The Family Housing Fund recently released three reports about affordable housing or homelessness in the Twin Cities.
- The first report found affordable housing to be out of reach for many Twin Cities workers:
- To affordably rent a two-bedroom apartment in the Twin Cities, a family needs to earn $43,300 per year, yet half of the jobs in the Twin Cities metro area pay less than $40,560 annually.
- To afford a modest single family home, a family needs to earn $52,000 per year.
When working families cannot afford housing, they face difficult decisions between paying for housing, food, and medical care and run the risk of being priced out the communities in which they work, the report adds.
- The second report describes the positive connections between property values and affordable housing. Focusing on eight different Twin Cities suburban communities, the study found little to no evidence suggesting that affordable rental housing hurts property values or home sales. In fact, the study areas maintained market performance or experienced increased home sale prices after the construction of affordable rental housing. This study supports previous research on the positive impact of affordable rental housing on property values, family education, health, and wealth.
- And the third report details the effects of homelessness for children, finding that homeless children are more likely than children with homes to have health problems like respiratory infections and asthma, to have developmental or behavioral problems, and to experience hunger. Nationally, 85% of homeless high school students and 75% of homeless elementary school students perform below grade level in reading and math, the report added. Sharp recent increases in homeless children in Minnesota have strained available resources, with many families on waiting lists for housing and services.

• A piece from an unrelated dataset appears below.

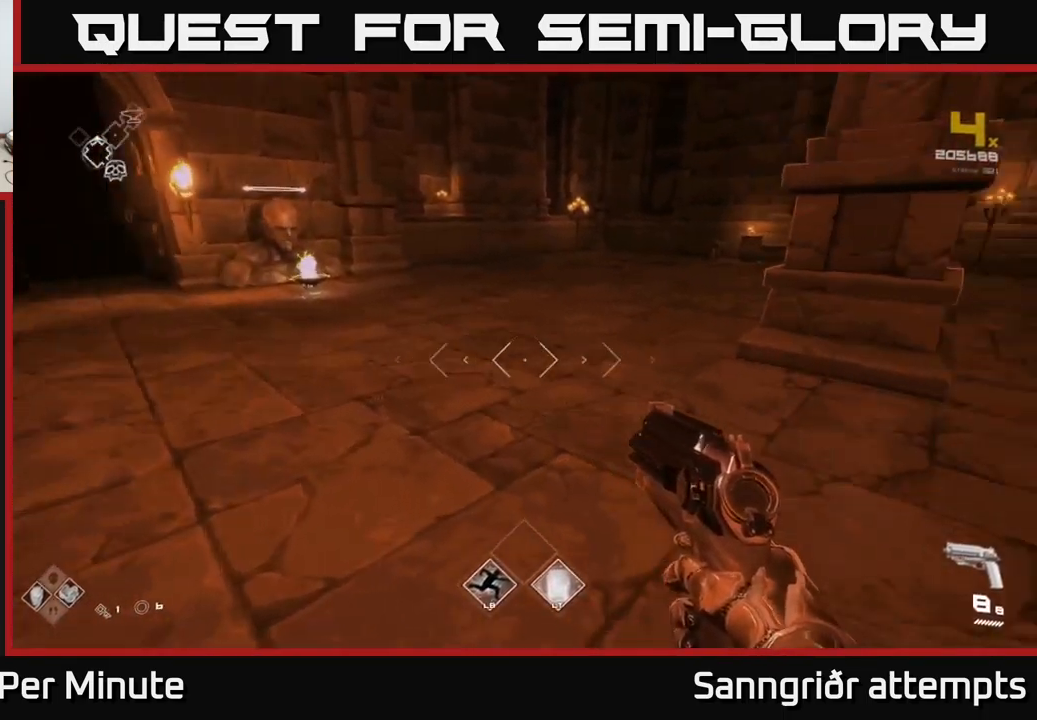
{"buttons": [], "left_stick": "left", "right_stick": "left", "events": [[133, "left_stick", "down-right"], [217, "left_stick", "right"], [350, "left_stick", "up"], [417, "left_stick", "left"], [434, "right_stick", "left"]]}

The Minnesota Homeownership Center annual "State of Homeownership" report describes the widening racial inequalities in homeownership despite market and foreclosure recovery. While 77% of White families own their home, only 39% of households of color own their home. This is the largest homeownership gap in the nation and the largest in Minnesota since 1990. The gap is worse still for specific racial and ethnic communities in Minnesota. For example, only 26% of African Americans own their homes. Foreclosure recovery has also been slower in Minnesota communities of color, even homes are a more important source of wealth for households of color than for white households, according to the report. The report calls for strategies to "engage multiple sectors and diverse perspectives" to help restore homeownership's benefits for all Minnesota communities, regardless of race or location.
The Wilder Foundation recently released "Homeless Children and their Families," a detailed looks at kids and families based on the 2012 homeless study, which recorded the highest number of homeless Minnesotans in the study's 21 year history. Among the homeless were 1,747 families, made up of 5,591 people. Other important findings include:
- 51% of homeless children were 5 years old or younger. Homelessness during this critical time in development can have lasting consequences for children's health and education.
- African Americans and American Indians are disproportionally likely to be homeless. African Americans account for half of all homeless parents, though they make up only 5% of Minnesota's parents. American Indians make up 8% of homeless parents but only 1% of the state population of parents.
Access to shelters and affordable housing is important for helping individuals and families thrive in Minnesota, the report added.